May your trails be crooked, winding, lonesome, dangerous, leading to the most amazing view. May your mountains rise into and above the clouds. – Edward Abbey
I began to read this book during an overnight “campout” on the USS Missouri. When the captain called for “lights out”, I pulled out my flashlight to continue reading. A VIEW FROM HERE has a quiet excitement about it. Maggie Carter is on the cusp of an adventure … or a disappointment … depending upon how she views it. Still shell shocked from her divorce, Maggie learns she has inherited a cabin, a Jeep, and a mine from her absentee father, a Vietnam Veteran. She steps out of character, travels to Eureka, and asses her unexpected windfall. Along the way, she meets the quirky townsfolk who knew her father. Some loved him, some loathed him, but all agreed that he became a part of the community. Maggie resents that her father gave himself to the community rather to his family.
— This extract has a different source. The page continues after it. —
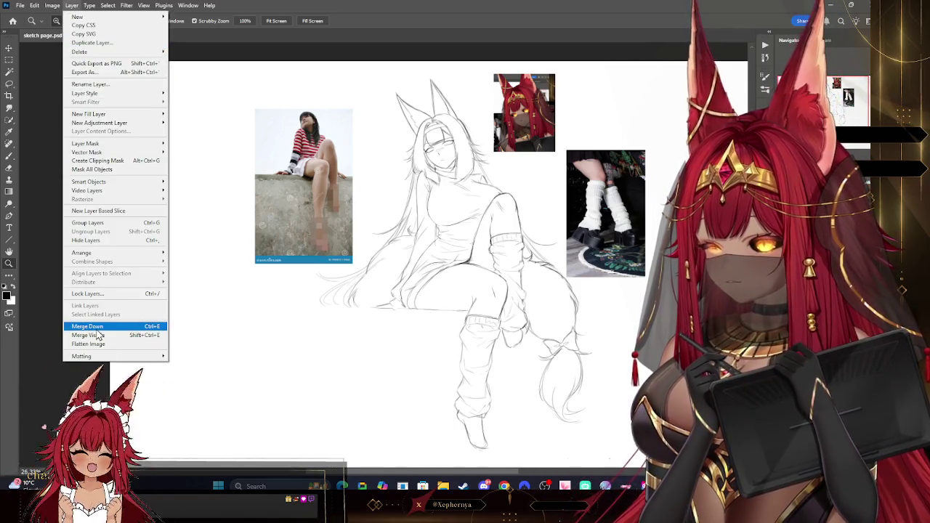
click(97, 328)
click(9, 85)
Yet the view from her father’s cabin inspires Maggie to embrace the memory of her father. In turn, her father inspires Maggie to embrace life, despite its crooked roads and dangerous curves.
THE VIEW FROM HERE gives readers mature heroines – Maggie, Lucile and even Cassie are over forty and disappointed with their family relationships. Maggie’s arrival in Eureka creates some dust among the townsfolk. But it was dust that needs to be swept away. Just as Maggie grows comfortable with who she is … the author gives her a romance with a younger man. The author delivered vivid descriptions of Eureka, the mountains, and the mines that evolved charm, peace, and mystery to create a compelling story of hope.